Required work:
[1] Please reproduce everything in the blog post from "We stayed with" down to "for two sea-levelers." word for word.
[2] Locate every line in the records that contains the string "majority" and copy each one out.

Excerpt provided:
--- START ---

I love that mountain. I grew up with a magnificent view half a block away from my parent's house in Olympia. I took it for granted until I moved to Extremadura where there is nothing of the sort. Pennsylvania? I don't know, but I think not.
I keep thinking of things I want to do before I leave. I found out that Jamie had never been to the San Juan Islands...! Then my mind goes off, planning a bike trip around San Juan, Lopez, and Orcas Island. And I'm not sure there's time, especially if we go to the Olympic Coast for a few days.
I'm sad to leave my friends and my family. I've spent my entire life here (minus traveling and Spain adventure) which, of course, means it's time to leave. I'm so excited to explore somewhere new and make that place my home for awhile. We're already talking about what we should do for Labor Day weekend, we've been researching vegan/vegetarian restaurants in Pittsburgh, locating the REI, finding hiking nearby. But as I'm leaving, I'm liking Seattle more and more. Why?! Oh, right, it's summer and I don't work on the weekends so I can go explore with my friends. Right. I think I'm also letting the city in and appreciating it for what it is instead of wanting it to be different. And the beauty? I'm not sure I can find this elsewhere. That's what I'm about to find out.
Three weeks ago or so I got this tattoo. Goodbye, Northwest, for now.
Jamie and I got back from our road trip to Colorado a little before midnight last night, having driven from Salt Lake City that morning. I was excited to sleep in our bed, in our apartment, but now that excitement has worn off and I want to be at it some more. I'm sure we tried to do too much in those twelve days, but it was a great way to begin this summer.
We stayed with Jamie's friend Alan in Fort Collins, where we spent the fourth of July with few fireworks due to thunderstorms and rain (the best way to spend that day, anyway). Next we went up into the mountains for an other-worldly experience at the Shambhala Buddhist Center, with the largest Stupa in North America.
We spent two nights camping near Long's Peak, "the Mt. Rainier of Colorado" according to Jamie. With an elevation of 14,000 feet. The hike into the site wasn't bad, but the day hike to Lake Chasm (over 10 miles, which we initially added incorrectly, due to lack of oxygen) was probably the worst idea of the trip. We got back to camp and slept like the dead for several hours. Really, worst idea for two sea-levelers.
We spent the day in Boulder, this mystical city about which I have heard so much. Everyone who has lived there or even visited raves about it, and I can understand why. The mountains so close, the sun (except when we were there, as we had apparently brought Seattle with us on the trip).
From there we headed to Denver for a whirlwind tour of people and sites. We went on an urban adventure from my friend Bronwen's house (just off the notorious Colfax Avenue) to downtown, experienced the insanely repetitive and touristy 16th Street Mall, walked by the river, and caught the bus back to her house (an adventure unto itself). Later that day, we went to Jamie's friends' rehearsal dinner in Littleton (yes, Columbine High School), which was followed immediately by dinner with a first cousin I had never met, Natasha, and her family--with much entertainment provided by her daughter, Nina.

--- END ---

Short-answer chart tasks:
--- START ---

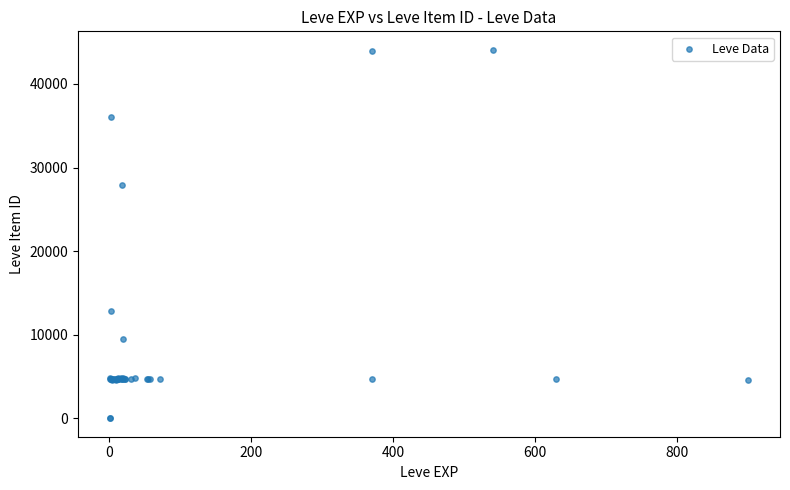

What Y value in the scatter plot is closest to 22048?

27884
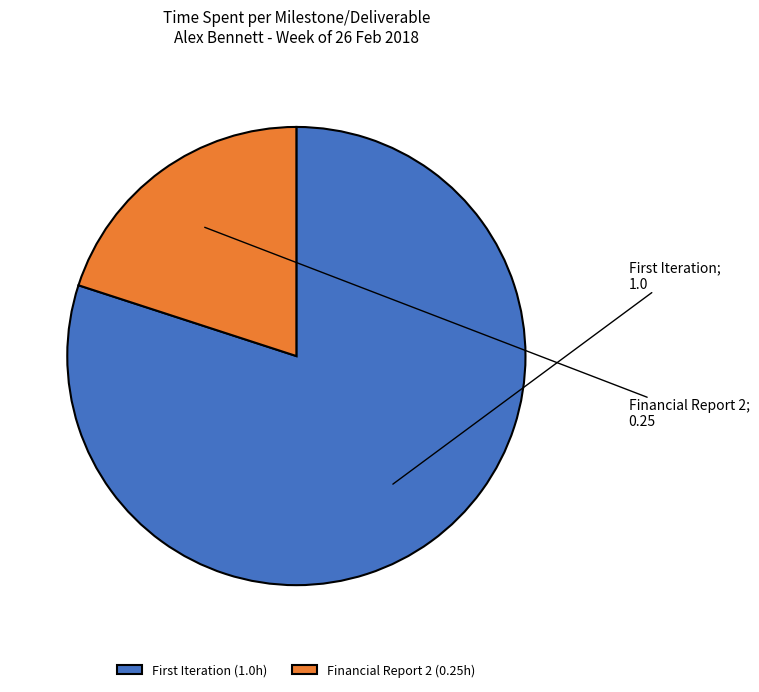

Is Financial Report 2 (0.25h) the majority of the pie?

No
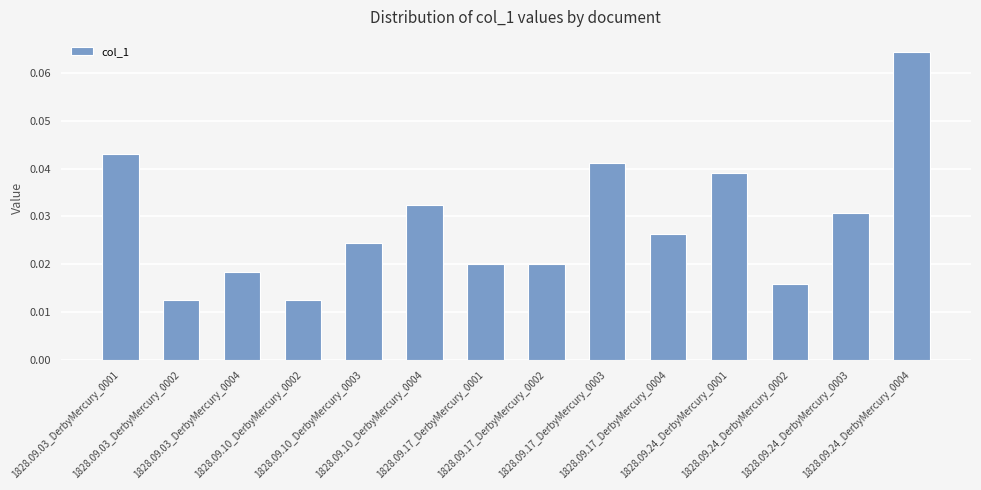

Reading left to right, what are all the values shown in this chart?

1828.09.03_DerbyMercury_0001=0.0	1828.09.03_DerbyMercury_0002=0.0	1828.09.03_DerbyMercury_0004=0.0	1828.09.10_DerbyMercury_0002=0.0	1828.09.10_DerbyMercury_0003=0.0	1828.09.10_DerbyMercury_0004=0.0	1828.09.17_DerbyMercury_0001=0.0	1828.09.17_DerbyMercury_0002=0.0	1828.09.17_DerbyMercury_0003=0.0	1828.09.17_DerbyMercury_0004=0.0	1828.09.24_DerbyMercury_0001=0.0	1828.09.24_DerbyMercury_0002=0.0	1828.09.24_DerbyMercury_0003=0.0	1828.09.24_DerbyMercury_0004=0.1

--- END ---

Answers in order:
[1]
We stayed with Jamie's friend Alan in Fort Collins, where we spent the fourth of July with few fireworks due to thunderstorms and rain (the best way to spend that day, anyway). Next we went up into the mountains for an other-worldly experience at the Shambhala Buddhist Center, with the largest Stupa in North America.
We spent two nights camping near Long's Peak, "the Mt. Rainier of Colorado" according to Jamie. With an elevation of 14,000 feet. The hike into the site wasn't bad, but the day hike to Lake Chasm (over 10 miles, which we initially added incorrectly, due to lack of oxygen) was probably the worst idea of the trip. We got back to camp and slept like the dead for several hours. Really, worst idea for two sea-levelers.

[2]
Is Financial Report 2 (0.25h) the majority of the pie?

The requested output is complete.